> **ABOUT THIS TASK**: In the items below, copy out word for word the lines from the one containing "Solusi Mental dan" through the one containing "Who's Online : 7".

Transcribed page contents:
Content starts

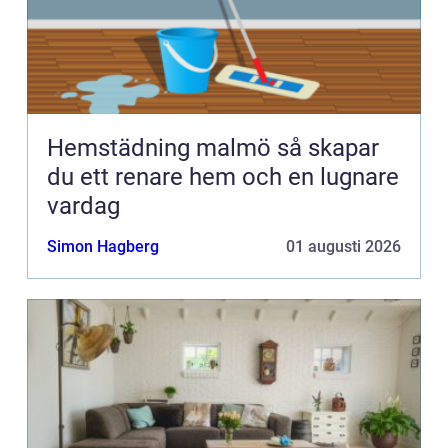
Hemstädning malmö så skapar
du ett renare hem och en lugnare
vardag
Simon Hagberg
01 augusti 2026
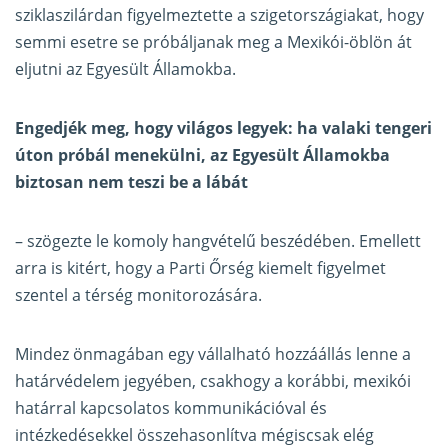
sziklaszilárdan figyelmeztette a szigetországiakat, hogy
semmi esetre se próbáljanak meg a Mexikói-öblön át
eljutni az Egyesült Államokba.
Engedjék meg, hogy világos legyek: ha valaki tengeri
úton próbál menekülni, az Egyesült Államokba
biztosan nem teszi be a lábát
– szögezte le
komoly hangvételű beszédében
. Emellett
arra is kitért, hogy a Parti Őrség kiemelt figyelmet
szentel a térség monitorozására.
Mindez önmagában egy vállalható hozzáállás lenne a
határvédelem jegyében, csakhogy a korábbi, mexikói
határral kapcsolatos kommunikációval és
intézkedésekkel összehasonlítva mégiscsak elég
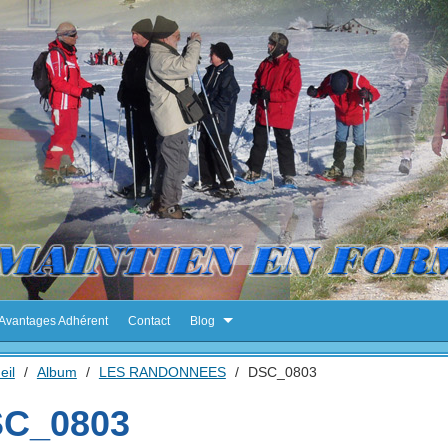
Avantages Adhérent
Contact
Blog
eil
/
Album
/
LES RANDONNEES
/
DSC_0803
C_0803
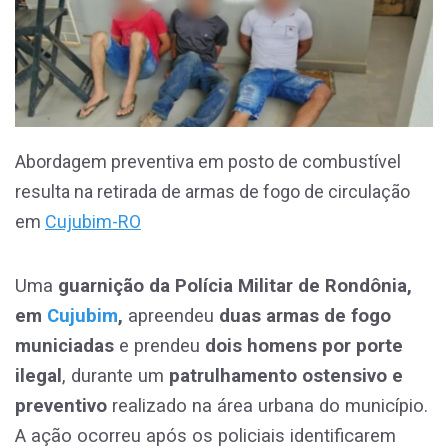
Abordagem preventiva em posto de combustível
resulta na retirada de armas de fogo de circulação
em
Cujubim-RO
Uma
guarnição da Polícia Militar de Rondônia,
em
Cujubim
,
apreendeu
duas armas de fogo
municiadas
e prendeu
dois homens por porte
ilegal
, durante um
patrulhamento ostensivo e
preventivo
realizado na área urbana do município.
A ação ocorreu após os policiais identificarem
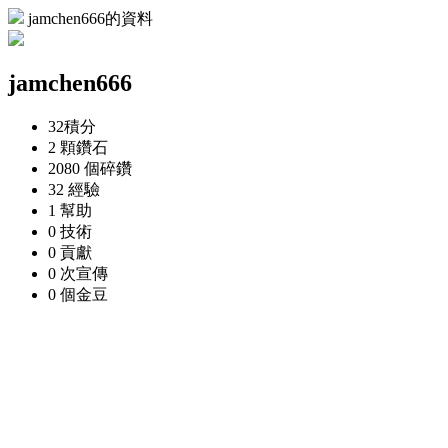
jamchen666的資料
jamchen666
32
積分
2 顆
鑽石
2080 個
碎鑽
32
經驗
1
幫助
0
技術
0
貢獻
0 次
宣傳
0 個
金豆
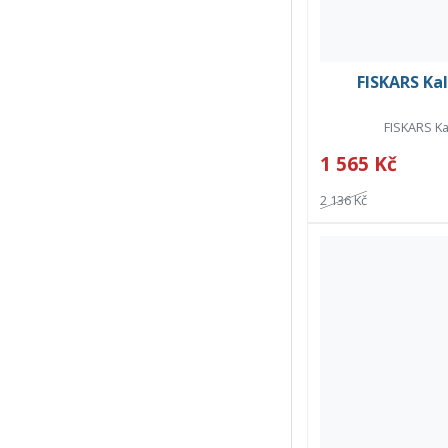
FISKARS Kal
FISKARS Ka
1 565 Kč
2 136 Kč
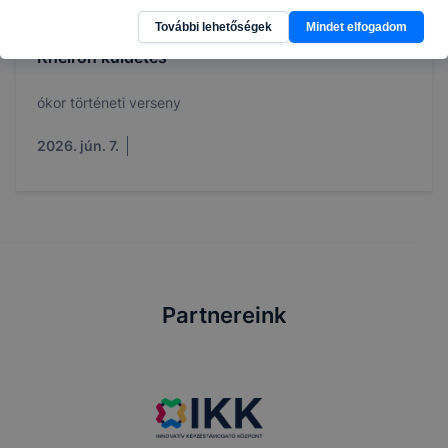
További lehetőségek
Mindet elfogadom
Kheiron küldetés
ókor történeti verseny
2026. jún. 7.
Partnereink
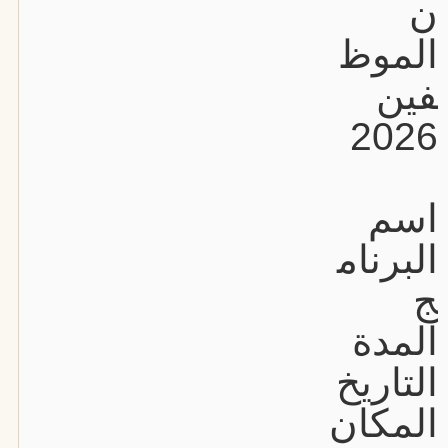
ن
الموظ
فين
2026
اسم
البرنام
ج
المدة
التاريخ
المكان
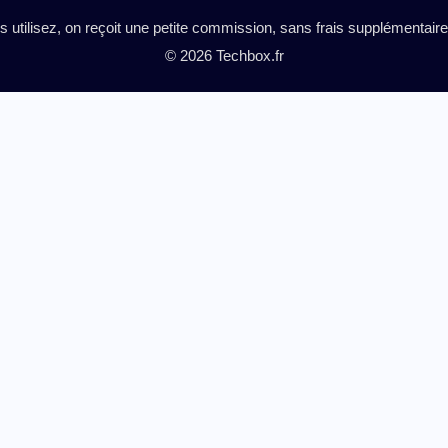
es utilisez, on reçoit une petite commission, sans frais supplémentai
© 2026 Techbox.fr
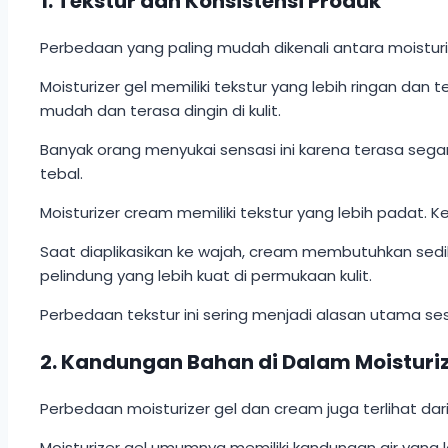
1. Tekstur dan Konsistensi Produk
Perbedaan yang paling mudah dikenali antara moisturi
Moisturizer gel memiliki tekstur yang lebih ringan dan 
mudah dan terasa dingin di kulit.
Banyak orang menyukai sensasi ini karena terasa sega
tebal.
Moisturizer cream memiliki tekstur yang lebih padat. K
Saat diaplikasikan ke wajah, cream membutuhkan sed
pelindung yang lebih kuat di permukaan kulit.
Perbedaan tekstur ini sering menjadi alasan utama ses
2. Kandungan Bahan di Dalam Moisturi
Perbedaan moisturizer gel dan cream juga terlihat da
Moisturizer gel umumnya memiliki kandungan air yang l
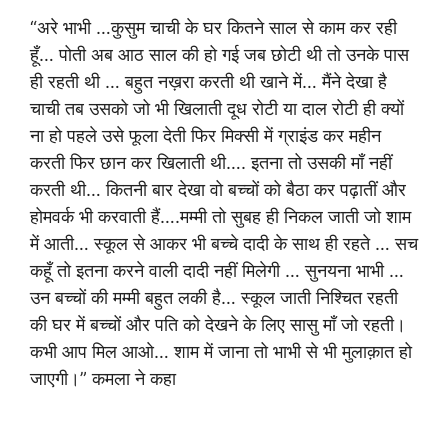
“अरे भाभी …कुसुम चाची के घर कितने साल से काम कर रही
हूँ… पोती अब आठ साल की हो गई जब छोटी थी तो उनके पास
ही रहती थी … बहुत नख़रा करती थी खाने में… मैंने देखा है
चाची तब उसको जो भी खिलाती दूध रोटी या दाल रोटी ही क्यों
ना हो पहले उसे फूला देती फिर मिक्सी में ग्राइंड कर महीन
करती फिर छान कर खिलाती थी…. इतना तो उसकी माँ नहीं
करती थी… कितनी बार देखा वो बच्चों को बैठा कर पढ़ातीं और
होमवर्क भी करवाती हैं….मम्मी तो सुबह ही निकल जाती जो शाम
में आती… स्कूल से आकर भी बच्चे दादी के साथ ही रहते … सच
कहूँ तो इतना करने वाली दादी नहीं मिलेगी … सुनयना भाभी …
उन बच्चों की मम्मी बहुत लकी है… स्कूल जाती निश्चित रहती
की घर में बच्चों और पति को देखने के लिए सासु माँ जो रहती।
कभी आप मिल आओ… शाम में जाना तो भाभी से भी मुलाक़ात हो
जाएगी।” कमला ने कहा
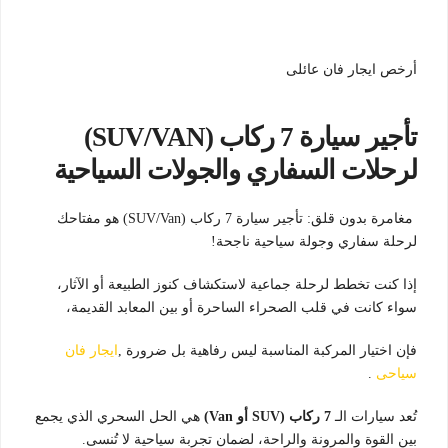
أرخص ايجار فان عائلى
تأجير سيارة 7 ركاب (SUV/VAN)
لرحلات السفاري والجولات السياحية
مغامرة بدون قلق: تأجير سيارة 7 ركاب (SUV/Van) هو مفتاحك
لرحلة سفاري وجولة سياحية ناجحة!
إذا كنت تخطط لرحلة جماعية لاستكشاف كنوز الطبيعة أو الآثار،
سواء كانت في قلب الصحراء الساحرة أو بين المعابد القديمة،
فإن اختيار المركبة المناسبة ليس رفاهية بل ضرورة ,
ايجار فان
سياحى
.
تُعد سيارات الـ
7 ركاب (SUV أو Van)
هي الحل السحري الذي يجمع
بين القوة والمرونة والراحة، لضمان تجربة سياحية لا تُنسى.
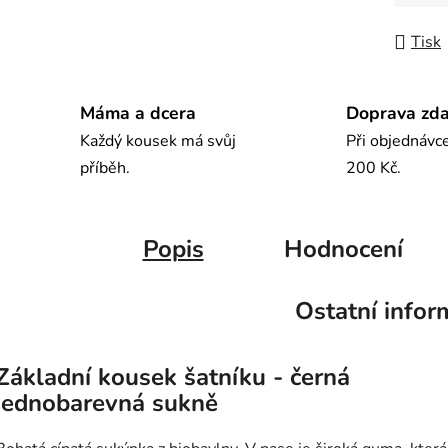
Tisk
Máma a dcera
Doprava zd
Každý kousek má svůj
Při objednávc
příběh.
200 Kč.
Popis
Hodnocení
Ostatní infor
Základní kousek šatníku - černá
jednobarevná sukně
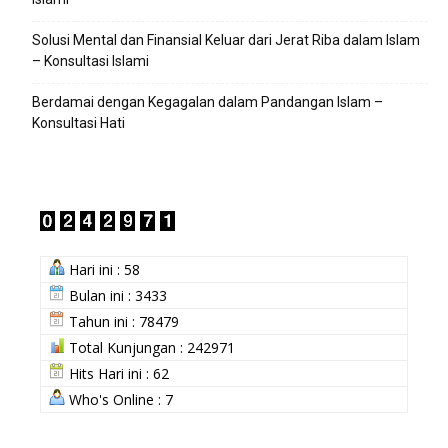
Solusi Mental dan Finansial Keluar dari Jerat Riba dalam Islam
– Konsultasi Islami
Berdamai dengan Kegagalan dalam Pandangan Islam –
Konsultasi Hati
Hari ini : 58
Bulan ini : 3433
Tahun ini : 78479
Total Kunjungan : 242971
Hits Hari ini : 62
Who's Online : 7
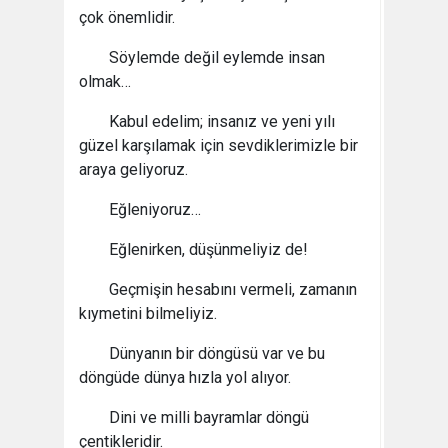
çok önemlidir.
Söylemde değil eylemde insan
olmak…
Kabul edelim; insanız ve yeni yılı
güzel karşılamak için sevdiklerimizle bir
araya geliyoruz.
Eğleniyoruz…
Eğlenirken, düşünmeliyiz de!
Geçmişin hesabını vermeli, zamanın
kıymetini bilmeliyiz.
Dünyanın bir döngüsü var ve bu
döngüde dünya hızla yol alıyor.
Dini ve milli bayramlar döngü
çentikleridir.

Content ends

> **ANSWER SECTION**:
Solusi Mental dan Finansial Keluar dari Jerat Riba dalam Islam
– Konsultasi Islami
Berdamai dengan Kegagalan dalam Pandangan Islam –
Konsultasi Hati
Hari ini : 58
Bulan ini : 3433
Tahun ini : 78479
Total Kunjungan : 242971
Hits Hari ini : 62
Who's Online : 7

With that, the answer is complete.